|Myths and legends of the market|
The JC’s guide to the foundational mythology of the markets.™
/kɑːdəʊzəʊ ɪndɪˈtəːmɪnəsi (n.)
Liability, if awarded — and therefore, generally not awarded —that would be in “an indeterminate amount for an indeterminate time to an indeterminate class” of claimants. Named for US Supreme Court Justice Benjamin N. ~, progenitor of that phrase in Ultramares v Touche.
The great American jurist Benjamin N. Cardozo held that a creditor’s claim in negligence against a debtor’s incontestably negligent auditors failed because the auditors did not owe the company’s creditors a duty of care, there being no sufficiently proximate relationship between them.
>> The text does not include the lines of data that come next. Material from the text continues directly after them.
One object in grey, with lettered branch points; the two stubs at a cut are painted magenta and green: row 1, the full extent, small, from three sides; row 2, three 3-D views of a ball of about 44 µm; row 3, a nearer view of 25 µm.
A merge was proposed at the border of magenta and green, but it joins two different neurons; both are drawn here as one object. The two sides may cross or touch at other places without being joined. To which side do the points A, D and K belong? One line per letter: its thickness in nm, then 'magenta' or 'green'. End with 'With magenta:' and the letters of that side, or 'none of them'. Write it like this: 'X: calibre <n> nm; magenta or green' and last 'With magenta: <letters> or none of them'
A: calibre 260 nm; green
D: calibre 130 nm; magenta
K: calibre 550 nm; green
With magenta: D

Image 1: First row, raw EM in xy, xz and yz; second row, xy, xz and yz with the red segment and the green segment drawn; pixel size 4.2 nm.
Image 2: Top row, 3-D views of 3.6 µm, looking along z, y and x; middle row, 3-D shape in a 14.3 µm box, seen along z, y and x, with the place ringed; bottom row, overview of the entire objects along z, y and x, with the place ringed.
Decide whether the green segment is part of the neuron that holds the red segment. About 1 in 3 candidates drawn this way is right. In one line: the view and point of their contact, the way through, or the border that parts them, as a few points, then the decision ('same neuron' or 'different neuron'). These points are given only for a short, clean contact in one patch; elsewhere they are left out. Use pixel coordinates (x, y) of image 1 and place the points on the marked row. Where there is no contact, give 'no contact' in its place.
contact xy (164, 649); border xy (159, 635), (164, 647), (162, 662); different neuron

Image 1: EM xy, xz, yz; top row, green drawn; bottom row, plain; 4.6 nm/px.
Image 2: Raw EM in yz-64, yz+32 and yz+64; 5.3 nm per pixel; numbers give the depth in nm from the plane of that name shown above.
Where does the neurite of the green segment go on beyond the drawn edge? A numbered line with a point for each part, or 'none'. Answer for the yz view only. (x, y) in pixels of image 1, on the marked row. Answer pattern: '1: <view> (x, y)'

Articulating a now somewhat outdated shareholder capitalism, Cardozo J held the auditors to owe only the shareholders a duty of care.
Said Cardozo J, in an immortal passage that gave rise to the metajuridical concept of “Cardozo indeterminacy”:
“If liability for negligence exists, a thoughtless slip or blunder, the failure to detect a theft or forgery beneath the cover of deceptive entries, may expose accountants to a liability in an indeterminate amount for an indeterminate time to an indeterminate class. The hazards of a business conducted on these terms are so extreme as to enkindle doubt whether a flaw may not exist in the implication of a duty that exposes to these consequences.”
Ultramares v Touche is one of those rare case that leapt the Atlantic ditch between competing common law systems, having been cited no fewer that 66 times in recent English case law including in no less a fount of authority and lexical wisdom than Hedley Byrne v Heller.